● What the task requires:
Would you please repeat all of the data exactly, omitting the pictures?
(Beginning of The data)
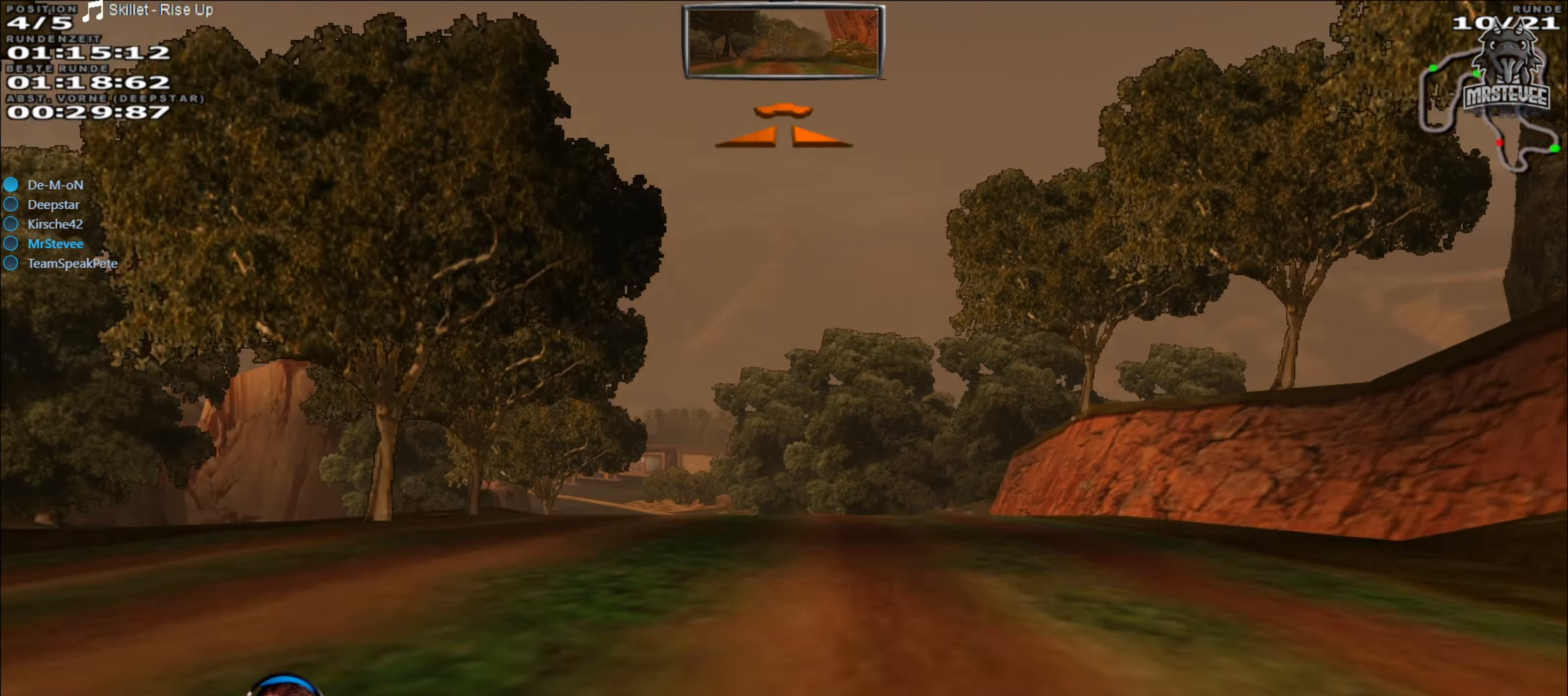
{"buttons": ["R2"], "left_stick": "left", "right_stick": "center", "events": [[117, "left_stick", "left"], [334, "left_stick", "center"], [484, "left_stick", "left"]]}
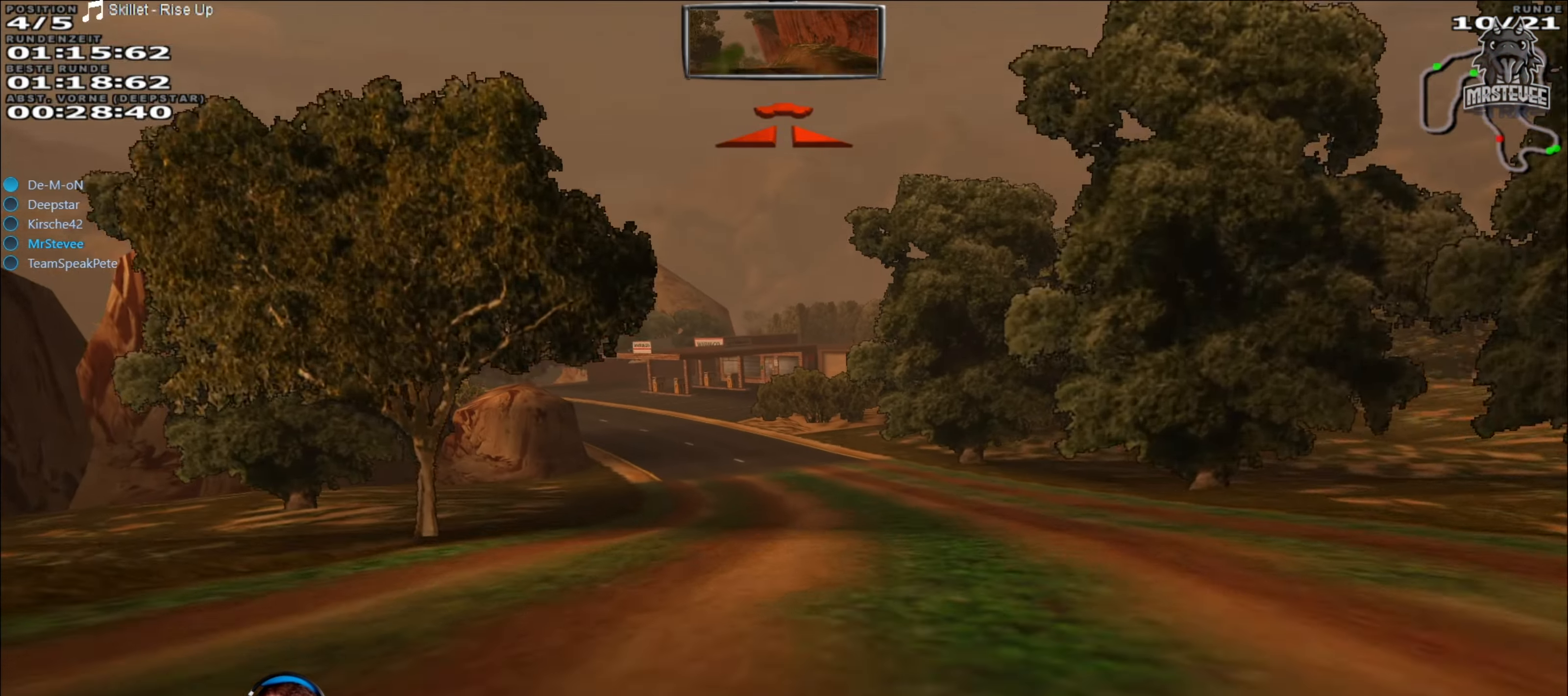
{"buttons": ["R2"], "left_stick": "left", "right_stick": "center", "events": [[150, "left_stick", "center"], [466, "left_stick", "left"]]}
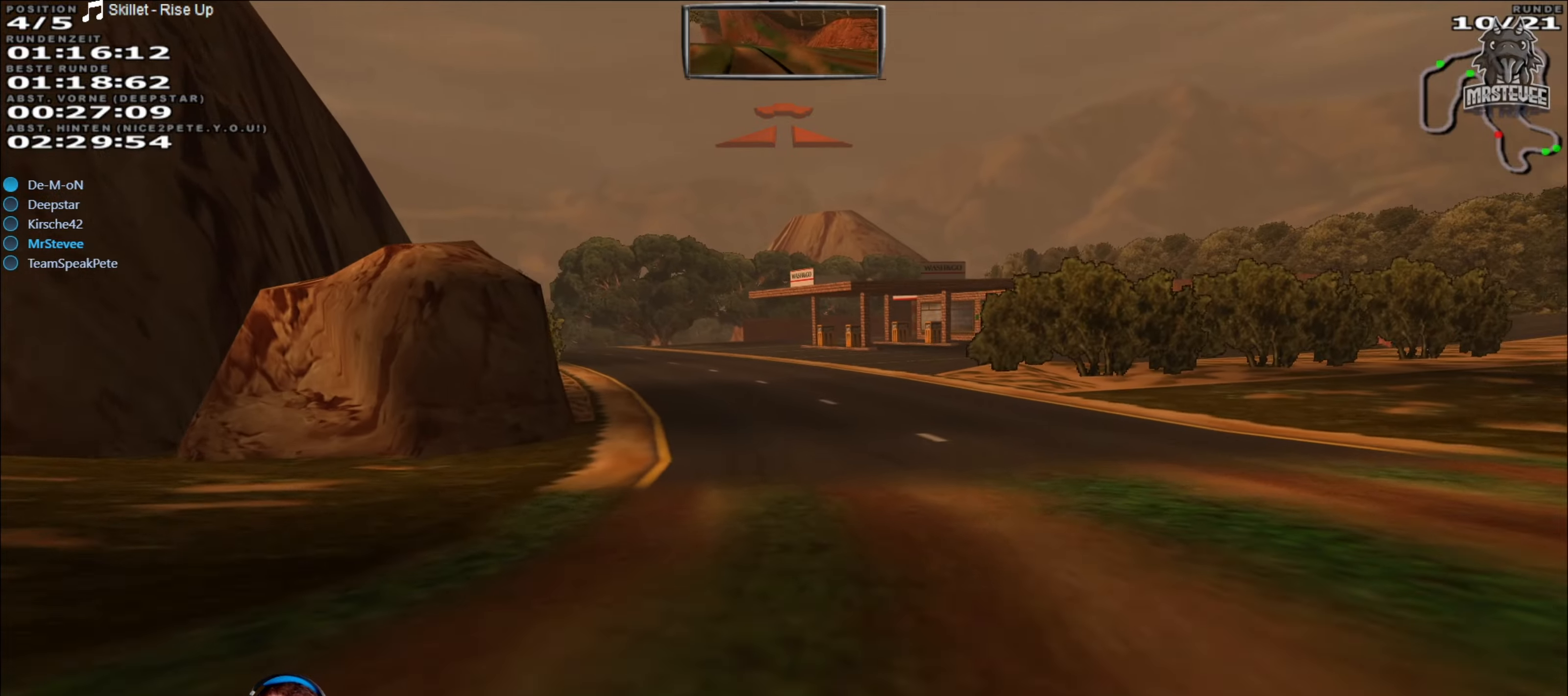
{"buttons": ["L2"], "left_stick": "center", "right_stick": "center", "events": [[66, "left_stick", "center"], [150, "left_stick", "left"], [450, "R2", "up"], [450, "left_stick", "center"], [483, "L2", "down"]]}
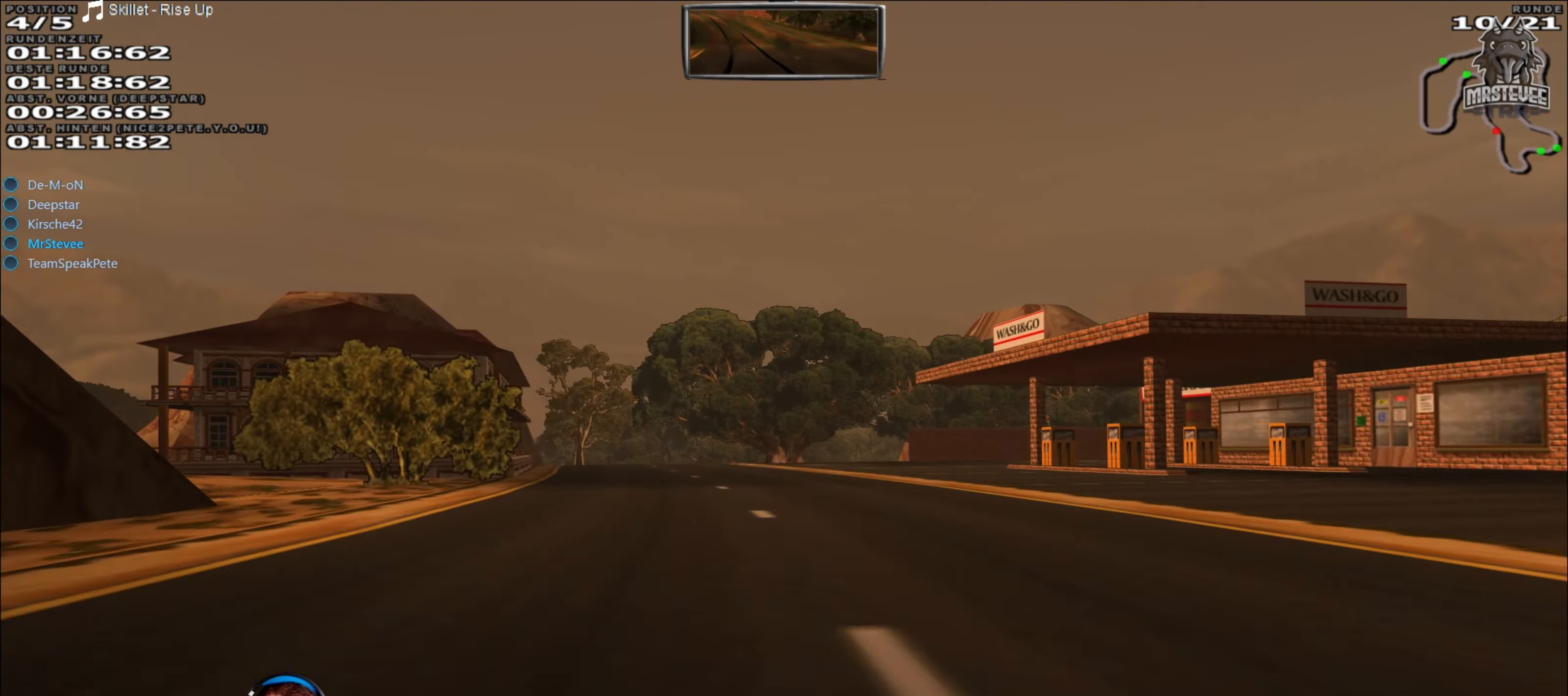
{"buttons": ["R2"], "left_stick": "center", "right_stick": "center", "events": [[33, "left_stick", "left"], [200, "left_stick", "center"], [216, "L2", "up"], [333, "R2", "down"]]}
(End of The data)
● Solution to this task:
{"buttons": ["R2"], "left_stick": "left", "right_stick": "center", "events": [[117, "left_stick", "left"], [334, "left_stick", "center"], [484, "left_stick", "left"]]}
{"buttons": ["R2"], "left_stick": "left", "right_stick": "center", "events": [[150, "left_stick", "center"], [466, "left_stick", "left"]]}
{"buttons": ["L2"], "left_stick": "center", "right_stick": "center", "events": [[66, "left_stick", "center"], [150, "left_stick", "left"], [450, "R2", "up"], [450, "left_stick", "center"], [483, "L2", "down"]]}
{"buttons": ["R2"], "left_stick": "center", "right_stick": "center", "events": [[33, "left_stick", "left"], [200, "left_stick", "center"], [216, "L2", "up"], [333, "R2", "down"]]}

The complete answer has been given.